*Materials provided:*
⁂

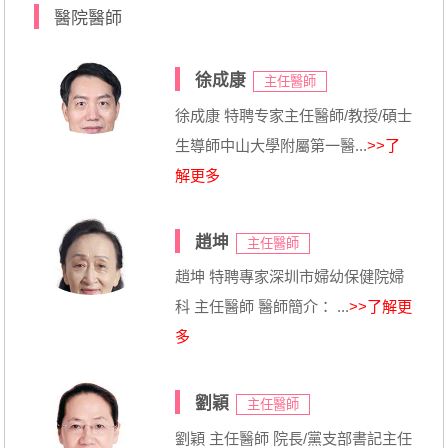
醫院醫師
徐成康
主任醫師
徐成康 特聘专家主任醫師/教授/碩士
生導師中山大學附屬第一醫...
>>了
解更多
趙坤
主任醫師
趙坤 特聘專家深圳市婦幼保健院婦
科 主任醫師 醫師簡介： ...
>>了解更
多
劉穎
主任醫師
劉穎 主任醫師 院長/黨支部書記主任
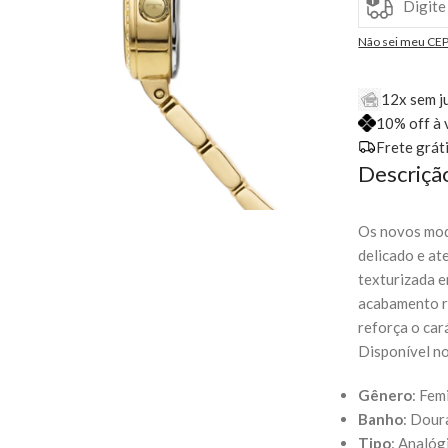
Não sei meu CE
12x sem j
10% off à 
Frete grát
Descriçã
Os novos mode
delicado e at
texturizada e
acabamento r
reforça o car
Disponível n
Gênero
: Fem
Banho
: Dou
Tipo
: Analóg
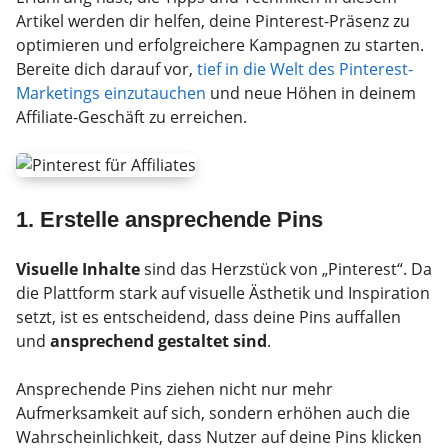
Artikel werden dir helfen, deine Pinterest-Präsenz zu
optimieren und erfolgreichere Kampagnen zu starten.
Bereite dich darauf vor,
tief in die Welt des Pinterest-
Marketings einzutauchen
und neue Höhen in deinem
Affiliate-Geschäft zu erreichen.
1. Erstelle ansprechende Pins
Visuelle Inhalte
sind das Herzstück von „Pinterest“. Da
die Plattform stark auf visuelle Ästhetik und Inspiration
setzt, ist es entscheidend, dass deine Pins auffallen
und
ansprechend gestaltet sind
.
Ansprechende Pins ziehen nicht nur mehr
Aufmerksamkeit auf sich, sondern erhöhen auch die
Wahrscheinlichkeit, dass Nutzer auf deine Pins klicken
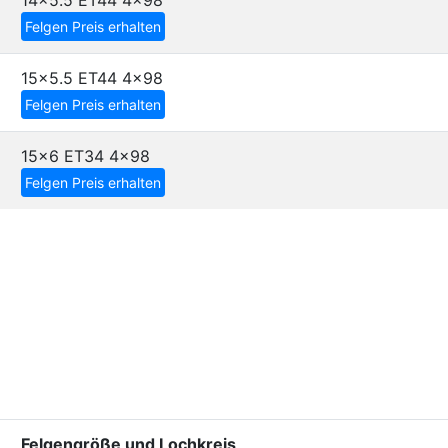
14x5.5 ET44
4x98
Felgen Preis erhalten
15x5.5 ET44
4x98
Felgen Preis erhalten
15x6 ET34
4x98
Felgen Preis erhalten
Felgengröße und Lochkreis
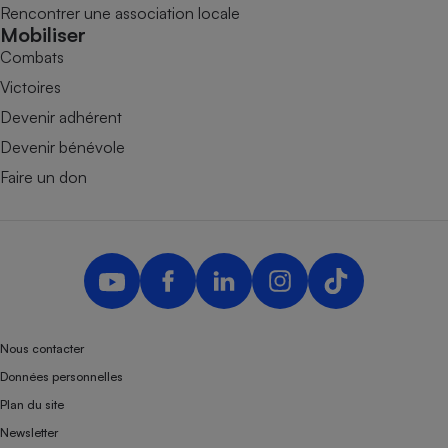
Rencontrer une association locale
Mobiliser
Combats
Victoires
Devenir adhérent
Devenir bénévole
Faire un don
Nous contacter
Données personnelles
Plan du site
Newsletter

⁂

*What you will do:*
The answer is the number of lines in the preceding material that hold "Pinterest"; write that number and nothing else.

*Final answer:*
3